I was a carnal Christian most of my life. My mum always brought God into anything I was doing or experiencing. This led me to a position of significant respect for God. I was very active in Church activities. In College, I chaired the Interdenominational worship service. I got married to my wife in 1979 in the Church with Rev. Selfridge, a respected pastor, getting Annie and I to tie the knot. This all changed in February 1980; that is when I became a new creation in Christ. The scripture says "Therefore, if anyone is in Christ, he is a new creation [creature]. The old has passed away; behold, the new has come" 2 Corinthians 5:17.
The following song meant so much thereafter:I'm a new creation, I'm brand new man All things are passed away, I'm born again More than a conqueror, that's who I am I'm a new creation, I'm a brand new man.
I was at Reading University in the United Kingdom at the time. Eric Townsend came and gave a talk at a Students Christian Union meeting one Friday evening.
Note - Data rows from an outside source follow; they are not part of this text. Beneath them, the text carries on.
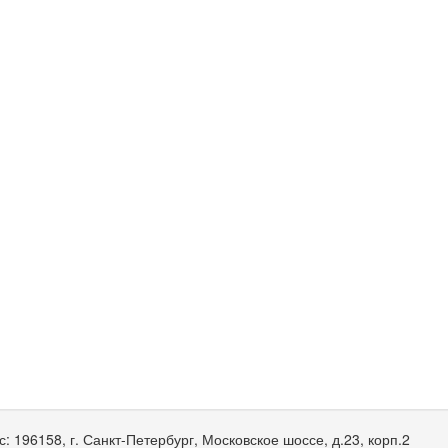
с:
196158, г. Санкт-Петербург, Московское шоссе, д.23, корп.2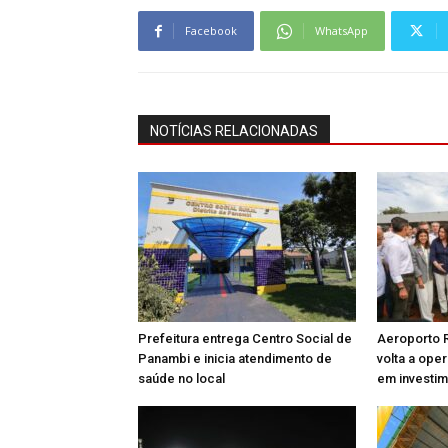
Facebook
WhatsApp
NOTÍCIAS RELACIONADAS
Prefeitura entrega Centro Social de
Aeroporto 
Panambi e inicia atendimento de
volta a ope
saúde no local
em investim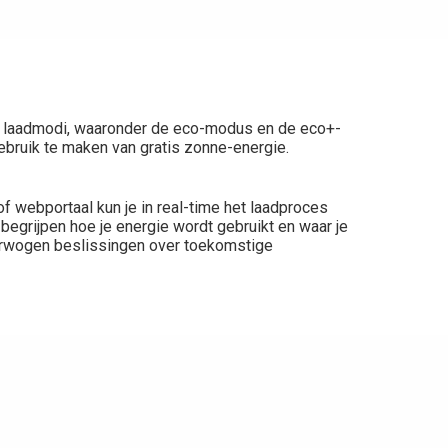
ende laadmodi, waaronder de eco-modus en de eco+-
ebruik te maken van gratis zonne-energie.
f webportaal kun je in real-time het laadproces
begrijpen hoe je energie wordt gebruikt en waar je
erwogen beslissingen over toekomstige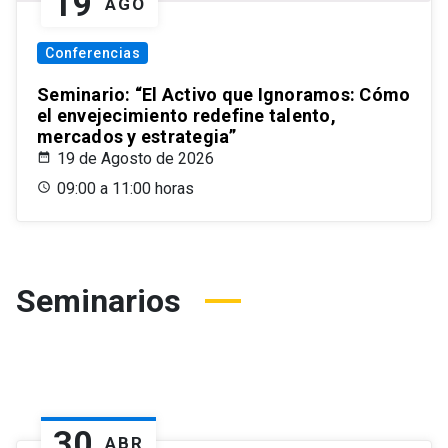
19
AGO
Conferencias
Seminario: “El Activo que Ignoramos: Cómo
el envejecimiento redefine talento,
mercados y estrategia”
19 de Agosto de 2026
09:00 a 11:00 horas
Seminarios
30
ABR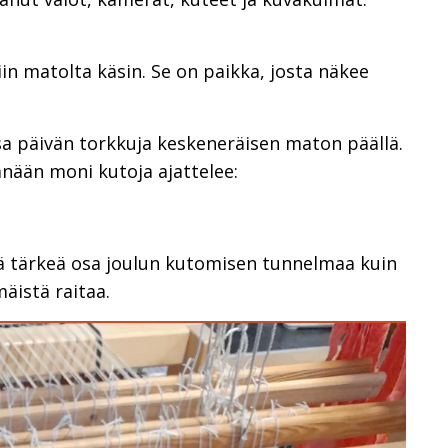
siin matolta käsin. Se on paikka, josta näkee
 päivän torkkuja keskeneräisen maton päällä.
tänään moni kutoja ajattelee:
tä tärkeä osa joulun kutomisen tunnelmaa kuin
äistä raitaa.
As was my practice, very carnal of course, I went to the meeting to enjoy fellowship with fellow students. I had made a habit of connecting with believers wherever I went. I loved connecting with believers. They are good people. So going to the Students Christian Union meeting was just part of what I used to do. This time, however, God sparked some strange hunger in me.
Eric Townsend talked about "knowing God." His testimony was that he had been a missionary, a pastor, baptized many people, but did not know Christ. He then went on to state that when he accepted Jesus not only as Savior but also as his Lord, when he knew Jesus, everything changed --- the old was gone, he was a new creation. Eric Townsend's talk basically revealed my carnal Christian status. I wanted to get out of this carnality; I wanted to know Jesus.
At the end of the meeting, I went to Eric and asked him to help me know Jesus. He got me by the shoulders, closed his eyes, and started praying loudly, "Lord", then he opened his eyes and asked me "What is your name?" then continued, "Lord, Mike wants to know you, please come into his heart and show him how awesome you are. Amen!" I expected something to happen after Eric's prayer that Friday; nothing. Saturday, Sunday, Monday, and Tuesday --- nothing happened. I gave up and convinced myself that this knowing of Jesus is a hoax.
And it happened; it was Wednesday. There are many details of what went on in those 4 days and on Wednesday. Christ came into my life and transformed it late that Wednesday night. Praise Him.